Here's a simple example that can be done in R:
#Read sites data
sites <- vroom::vroom("example/test_tidy_sites.vcf", delim = "\t", na = c("NA", "./.", '.'), comment = "#")
head(sites)
# A tibble: 6 x 23
CHROM POS ID REF ALT QUAL FILTER AC AF AN BaseQRankSum ClippingRankSum DP ExcessHet
<chr> <dbl> <lgl> <chr> <chr> <dbl> <lgl> <dbl> <chr> <dbl> <dbl> <dbl> <dbl> <dbl>
1 chr1 4240 NA TC T,CC 302. NA 113 0.01… 62 0.277 0 179 3.13
2 chr1 4248 NA A G 3303. NA 68 1.000 68 NA NA 186 3.01
3 chr1 4261 NA C T 113. NA 15 0.214 70 -3.37 0 218 0
4 chr1 4375 NA C T 41.3 NA 2 0.007 284 0.089 0 878 0.0077
5 chr1 4441 NA G A 110. NA 2 0.021 96 0.713 0 212 0.0229
6 chr1 4495 NA C T 280. NA 21 0.250 84 2.07 0 130 0.0017
# … with 9 more variables: FS <dbl>, InbreedingCoeff <dbl>, MLEAC <dbl>, MLEAF <chr>, MQ <dbl>, MQRankSum <dbl>,
# QD <dbl>, ReadPosRankSum <dbl>, SOR <dbl>
#Read genotype data
genos <-vroom::vroom("example/test_tidy_genotypes.vcf", delim = "\t", na = c("NA", "./.", '.'), comment = "#")
head(genos)
# A tibble: 6 x 13
IND CHROM POS ID REF ALT QUAL FILTER GT AD DP GQ PL
<chr> <chr> <dbl> <lgl> <chr> <chr> <dbl> <lgl> <chr> <chr> <dbl> <dbl> <chr>
1 JRIAL10-10 chr1 4240 NA TC T,CC 302. NA NA NA 0 0 NA
2 JRIAL10-11 chr1 4240 NA TC T,CC 302. NA NA NA 0 0 NA
3 JRIAL10-12 chr1 4240 NA TC T,CC 302. NA NA NA 0 0 NA
4 JRIAL10-13 chr1 4240 NA TC T,CC 302. NA NA NA 0 0 NA
5 JRIAL10-14 chr1 4240 NA TC T,CC 302. NA NA NA 0 0 NA
6 JRIAL10-15 chr1 4240 NA TC T,CC 302. NA NA NA 0 0 NA
#For each individual, summarize average proportion of missing genotypes, and average and standard deviation of depth and genotype quality.
genos %>%
group_by(IND) %>%
summarise(
missing = mean(is.na(GT)),
dp = mean(DP),
dp_std = sd(DP),
gq = mean(GQ),
gq_std = sd(GQ)
)
# A tibble: 195 x 6
IND missing dp dp_std gq gq_std
<chr> <dbl> <dbl> <dbl> <dbl> <dbl>
1 JRIAL1-1 0.706 1.05 2.44 3.71 9.80
2 JRIAL1-10 0.753 0.662 1.69 2.37 7.03
3 JRIAL1-11 0.633 1.77 3.93 5.67 13.0
4 JRIAL1-12 0.701 1.18 2.85 3.99 10.5
5 JRIAL1-13 0.662 1.31 2.92 4.49 11.1
6 JRIAL1-14 0.693 1.07 2.43 3.78 9.99
7 JRIAL1-15 0.595 1.15 2.09 3.91 7.93
8 JRIAL1-16 0.722 0.788 1.88 2.70 7.74
9 JRIAL1-17 0.675 1.13 2.44 3.96 9.81
10 JRIAL1-18 0.714 0.848 2.05 2.96 8.00
# … with 185 more rows
Unless a set of sites is of interest, it probably makes more sense to use the --thin
flag.
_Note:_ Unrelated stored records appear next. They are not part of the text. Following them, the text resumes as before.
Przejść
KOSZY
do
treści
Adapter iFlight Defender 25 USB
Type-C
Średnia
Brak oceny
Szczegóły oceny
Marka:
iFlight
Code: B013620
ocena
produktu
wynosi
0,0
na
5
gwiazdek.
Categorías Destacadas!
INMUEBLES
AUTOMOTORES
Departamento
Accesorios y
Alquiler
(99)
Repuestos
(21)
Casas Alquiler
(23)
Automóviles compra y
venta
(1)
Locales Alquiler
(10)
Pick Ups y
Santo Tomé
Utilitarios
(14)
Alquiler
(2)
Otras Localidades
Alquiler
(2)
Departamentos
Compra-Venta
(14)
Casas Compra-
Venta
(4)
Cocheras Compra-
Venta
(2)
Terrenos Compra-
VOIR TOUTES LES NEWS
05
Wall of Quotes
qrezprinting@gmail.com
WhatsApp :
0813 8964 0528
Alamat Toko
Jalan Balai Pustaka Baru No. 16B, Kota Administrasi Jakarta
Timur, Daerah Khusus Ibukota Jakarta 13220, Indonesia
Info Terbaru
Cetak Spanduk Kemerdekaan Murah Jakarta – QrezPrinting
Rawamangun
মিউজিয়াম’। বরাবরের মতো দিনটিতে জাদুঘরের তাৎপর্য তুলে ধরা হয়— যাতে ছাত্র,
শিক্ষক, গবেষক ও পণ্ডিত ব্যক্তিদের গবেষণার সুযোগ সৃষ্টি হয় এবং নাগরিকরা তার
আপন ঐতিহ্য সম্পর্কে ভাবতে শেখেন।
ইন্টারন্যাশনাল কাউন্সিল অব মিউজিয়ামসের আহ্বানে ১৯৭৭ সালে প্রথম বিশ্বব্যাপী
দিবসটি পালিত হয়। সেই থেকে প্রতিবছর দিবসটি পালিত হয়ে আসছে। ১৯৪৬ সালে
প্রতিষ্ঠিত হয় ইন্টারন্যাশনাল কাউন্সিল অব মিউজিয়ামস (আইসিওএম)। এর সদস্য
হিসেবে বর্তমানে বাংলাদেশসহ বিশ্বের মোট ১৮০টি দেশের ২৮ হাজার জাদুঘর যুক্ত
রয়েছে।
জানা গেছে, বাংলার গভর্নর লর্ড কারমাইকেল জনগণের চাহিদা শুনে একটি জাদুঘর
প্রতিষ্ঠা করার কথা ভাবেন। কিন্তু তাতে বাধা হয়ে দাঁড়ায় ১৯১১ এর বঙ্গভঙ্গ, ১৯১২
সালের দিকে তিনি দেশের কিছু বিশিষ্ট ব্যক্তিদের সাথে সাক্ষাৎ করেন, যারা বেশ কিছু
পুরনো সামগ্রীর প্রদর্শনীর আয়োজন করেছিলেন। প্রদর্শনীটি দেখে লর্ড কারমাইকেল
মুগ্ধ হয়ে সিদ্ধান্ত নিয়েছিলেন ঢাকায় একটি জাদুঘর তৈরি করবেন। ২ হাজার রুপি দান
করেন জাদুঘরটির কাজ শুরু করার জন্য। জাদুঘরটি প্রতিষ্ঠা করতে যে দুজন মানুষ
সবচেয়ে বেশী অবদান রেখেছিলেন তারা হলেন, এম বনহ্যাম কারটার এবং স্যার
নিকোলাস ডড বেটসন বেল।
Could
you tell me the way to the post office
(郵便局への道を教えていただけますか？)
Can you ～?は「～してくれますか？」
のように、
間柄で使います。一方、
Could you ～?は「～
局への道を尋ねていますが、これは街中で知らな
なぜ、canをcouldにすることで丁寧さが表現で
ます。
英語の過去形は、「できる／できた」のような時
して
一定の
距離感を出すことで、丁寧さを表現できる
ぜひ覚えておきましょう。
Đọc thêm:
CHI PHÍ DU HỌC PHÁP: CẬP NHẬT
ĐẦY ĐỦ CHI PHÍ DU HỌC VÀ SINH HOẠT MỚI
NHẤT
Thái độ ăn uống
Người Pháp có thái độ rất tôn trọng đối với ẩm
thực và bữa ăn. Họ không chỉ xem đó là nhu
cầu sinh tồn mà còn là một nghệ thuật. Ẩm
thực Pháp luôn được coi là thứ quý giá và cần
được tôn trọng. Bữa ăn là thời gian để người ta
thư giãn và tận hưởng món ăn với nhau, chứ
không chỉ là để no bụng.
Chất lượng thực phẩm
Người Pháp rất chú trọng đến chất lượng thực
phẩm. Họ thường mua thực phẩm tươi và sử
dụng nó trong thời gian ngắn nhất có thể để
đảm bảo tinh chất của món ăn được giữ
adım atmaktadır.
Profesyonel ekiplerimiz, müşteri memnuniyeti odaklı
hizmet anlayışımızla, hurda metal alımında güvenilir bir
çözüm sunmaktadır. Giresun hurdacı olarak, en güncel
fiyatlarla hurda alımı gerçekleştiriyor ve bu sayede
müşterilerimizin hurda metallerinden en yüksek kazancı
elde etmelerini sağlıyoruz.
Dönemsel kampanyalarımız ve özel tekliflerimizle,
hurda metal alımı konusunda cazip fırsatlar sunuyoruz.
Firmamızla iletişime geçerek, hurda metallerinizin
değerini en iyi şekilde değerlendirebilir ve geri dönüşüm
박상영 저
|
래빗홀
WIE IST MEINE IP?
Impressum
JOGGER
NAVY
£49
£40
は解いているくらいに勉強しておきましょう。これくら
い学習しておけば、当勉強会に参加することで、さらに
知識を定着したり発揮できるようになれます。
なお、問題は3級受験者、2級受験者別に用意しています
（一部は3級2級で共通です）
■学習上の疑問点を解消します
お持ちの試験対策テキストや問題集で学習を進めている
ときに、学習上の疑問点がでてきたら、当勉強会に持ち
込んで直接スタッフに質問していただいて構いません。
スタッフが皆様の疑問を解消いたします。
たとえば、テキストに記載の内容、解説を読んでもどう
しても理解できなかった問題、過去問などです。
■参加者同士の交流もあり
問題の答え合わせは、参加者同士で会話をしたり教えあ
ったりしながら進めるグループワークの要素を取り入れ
However, if you don't want to use --thin
one way to get a random set would be:
zcat < example/test.vcf.gz | grep -v "#" | cut -f1,2 | shuf -n 100 | sort -V > sites.txt
where shuf -n
could be modified to a desired number. If your VCF is very large, another approach to get a set would likely be needed.